On Saturday 1st October I went to see The Beatles: Eight Days A Week - The Touring Years, which is a rather unwieldy title. I saw it in an afternoon showing at the Picturehouse Central, which is the former Trocadero cinema near Piccadilly Circus, having been bought and given an overhaul. The ground and first floor are completely revamped (in fact there didn't used to be a ground floor), with cafes, bars and a new entrance to the street, but once you get to the escalators up to the cinemas you are in familiar territory.

It was quite a well-attended showing for 1.30pm a couple of weeks after opening, but it's not on that many places and, surprisingly enough, it was cheap for central London, as Picturehouse Central charge £8 for documentaries (in the daytime, at least).

I wanted to see it in the cinema, rather than watching or half-watching it on telly, to get a better experience of the concert footage in particular on a big screen and with a cinema sound system.

I'm glad I went, and it was a fascinating film in many ways; they also showed after it a 30-minute recording of a 1965 performance at Shea Stadium, which was an added bonus. The Shea Stadium concert footage showed ten of the twelve songs they performed; Dizzy Miss Lizzy made me appreciate their version of it more, seeing why it was worth it, since the version on the album (like a lot of their rock and roll covers, in my view) is a bit lacklustre and pointless. The most striking thing to me was that the big finish of their set was I'm Down - a non-album b-side. Also striking was that in most bands these days the rhythm section are pegged together in an onstage relationship, but Ringo interacts a lot more with George, who hangs back a lot of the time; indeed George's solo contributions are so discreetly performed that he was often not the focus of the camera work at that moment. The most striking images were of John and Paul singing together in tight close up on a couple of the songs (I wondered if they were that tight, on their heads, in the original or if they'd been zoomed in on digitally for this version). It was also clear, as has often been remarked, that Paul was the one most mindful of the crowd and giving them attention and pleasing them.

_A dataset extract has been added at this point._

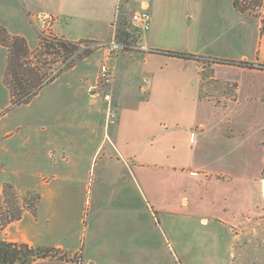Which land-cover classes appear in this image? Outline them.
<instances>
[{"label":"crops","instance_id":"obj_1","mask_svg":"<svg viewBox=\"0 0 264 264\" xmlns=\"http://www.w3.org/2000/svg\"><path fill=\"white\" fill-rule=\"evenodd\" d=\"M119 3L121 11L147 9L153 18L151 33L141 35L139 50L123 53L113 61L112 104L117 113L113 125H103L104 119L97 120L104 113L97 98L101 89L98 73L104 61L102 54L94 82L85 88L88 94L85 115L94 119L90 124L92 138L88 143L72 147L82 146L85 150L92 146L96 153L106 146L109 160L121 168L118 180L122 183L131 180L138 193L144 195H129L124 193L125 189L121 195H99L97 215L102 212L103 216L108 205L116 211L101 219L106 218L107 222L109 219L113 238L108 241L100 239L101 226L97 227L95 239L82 246L54 241L52 238L59 234L55 227L45 230L36 222L22 226L27 215L33 214L30 211L20 220L0 228V241L58 251V256L39 259L33 264H77L78 261L80 264H161L164 260L159 248L144 236L145 203L155 223L154 212L160 217L183 215L199 223L203 219L207 223L202 225L208 226L212 218L225 216V195L228 200L240 195L238 179L224 182L214 178L224 172L235 176L234 166L228 171L226 164L234 160L235 154L238 157L241 144L225 136V113L210 111V106L216 107L205 91L208 74L204 66L207 64L160 52H179L218 61L212 65L214 77L211 79L236 83L240 101L255 97L250 91H257L256 77L264 74V33L255 18L236 9L235 0H0V26L10 36L24 38L30 50L37 47L44 31L74 42H106L113 37ZM162 13L163 20H157ZM170 13L172 20L166 18ZM182 20L190 23L187 31L190 49L175 51L156 44L174 37ZM59 22L63 24L61 33L57 32ZM8 58V49L0 43L2 81ZM223 61L246 62L253 67ZM139 74L142 83L138 82ZM176 103L187 105V111L184 107L176 110L172 107ZM77 116L81 118L80 113ZM41 188V200L64 192L62 186L54 185L51 180L44 181ZM138 199L142 200L140 209L135 204ZM3 200L4 189L0 186V203ZM41 238L50 242H43Z\"/></svg>","mask_w":264,"mask_h":264},{"label":"rangeland","instance_id":"obj_2","mask_svg":"<svg viewBox=\"0 0 264 264\" xmlns=\"http://www.w3.org/2000/svg\"><path fill=\"white\" fill-rule=\"evenodd\" d=\"M120 12L114 28L116 38L138 45L141 35L151 31L136 30L130 24L133 12ZM163 17L162 13L157 20H163ZM166 18L172 20L174 17L170 13ZM182 21L174 37L159 40L156 44L175 51L190 49L187 36L190 23ZM62 25V22L58 23V33H61ZM120 28L132 37H119ZM261 31L264 33V30ZM45 41L49 47H44ZM99 43L102 42L77 41L76 52L65 55V52L53 46L58 44L57 39L44 31L37 47L29 49L28 60L45 83L26 104L12 98L5 77L2 81L0 65V186L3 189L10 186L15 195L10 201L0 203V221L6 220L9 213L19 210L23 216L33 209L35 212L27 215L22 226L36 222L45 230L55 227L59 234L52 240L71 246L90 243L100 226V239L108 241L113 238L108 227L109 219L108 222L106 218L101 219L116 211L112 210V205H108L103 216L102 212L97 215L99 195H121L124 189V193L128 192L129 195H144L138 193L137 186L131 180L125 183L118 180L121 168L115 161L109 160L106 146L100 147L96 153L92 146L85 150H82V146L80 149L72 147L73 144L88 143L90 136L92 138L90 124L94 119L85 115L88 104L85 88L94 82L99 68L103 54V50L97 46ZM89 45L90 48L83 49ZM216 62L204 60V64H207L204 66L207 69L205 73L208 74L205 91L216 107L210 106V111L225 113L224 134L239 141L241 151L238 157L235 154L231 166L226 164L228 171L234 166L235 176L224 172L214 178L224 182L238 179L240 195L229 200L225 195V216L212 218L208 226L202 225L207 223L203 219L199 223L183 215L160 217L154 212L155 223L147 213L145 203L143 232L146 241L154 242L162 259L171 261L170 264H264V74L256 77L257 91H250L256 96L249 101H240L236 83L211 79L214 77L212 65ZM74 66L76 68L72 70ZM142 80L139 74L138 82L142 83ZM103 93L100 89L97 98L98 106L103 108L104 113L96 117L99 122L104 119L102 124L113 125L117 121L115 104H112V113L116 116L111 120L113 123H109L108 104L103 99ZM172 107L176 110L184 107V111H187V105L176 103ZM77 113L81 114L80 119ZM103 125L98 131V145ZM50 180L54 185L63 187V195L41 200V185ZM141 203L142 200H135L139 209ZM40 240L48 241L44 238ZM145 252H149V249H145Z\"/></svg>","mask_w":264,"mask_h":264},{"label":"trees","instance_id":"obj_3","mask_svg":"<svg viewBox=\"0 0 264 264\" xmlns=\"http://www.w3.org/2000/svg\"><path fill=\"white\" fill-rule=\"evenodd\" d=\"M119 37H132L126 30L119 29ZM58 41L57 48L65 55H71L76 52L77 42L65 40L61 37H55ZM135 38V37H134ZM82 42H94L91 40H81ZM0 43L3 44L9 51L8 67L5 74V81L10 88L12 98L21 104L29 103L34 95L43 86V79L40 77L37 69L32 67V63L28 60L30 56L28 44L24 38L12 37L7 31L0 26ZM44 47H49V43L45 41ZM172 57L182 59H194L204 64L203 57L184 54L171 51H160ZM215 61V60H214ZM222 62V61H221ZM229 65H239L253 67L246 62L223 61ZM206 64V63H205ZM15 198L10 186L4 189V200L10 201ZM32 212L35 210L32 209ZM21 211L9 213L6 220L0 221V228L21 219ZM58 256V251L55 249H35L26 243L0 241V264H33L39 259H46Z\"/></svg>","mask_w":264,"mask_h":264},{"label":"built area","instance_id":"obj_4","mask_svg":"<svg viewBox=\"0 0 264 264\" xmlns=\"http://www.w3.org/2000/svg\"><path fill=\"white\" fill-rule=\"evenodd\" d=\"M120 3L117 8V18L121 14ZM235 7L238 11L250 14L259 22V28L264 30V0H235ZM116 18V21H117ZM130 24L133 28L140 32L149 31L152 27V15L147 9L135 11L130 16ZM116 28V22L115 26ZM101 50H103L104 61L100 66L98 73V87L101 88L103 93V99L108 104L109 123H113V118L116 116L112 113V95H113V84H114V71H113V61L114 59L127 52H133L139 49L138 45L123 42L116 38L115 34L113 37L107 41L97 44ZM91 46L83 47V49H88ZM196 175L197 173H192ZM77 264H80L78 261Z\"/></svg>","mask_w":264,"mask_h":264}]
</instances>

I'd seen a lot of the photos, and extracts from the footage, before, of course, and knew most of the facts. I could have done with a bit more on explaining or analysing a) to what extent, and how, they were a more dynamic and electrifying live act that their contemporaries, and b) exactly why so many people were just screaming all the time (it would have been interested to hear what they might have said at the time, and what they might have said looking back).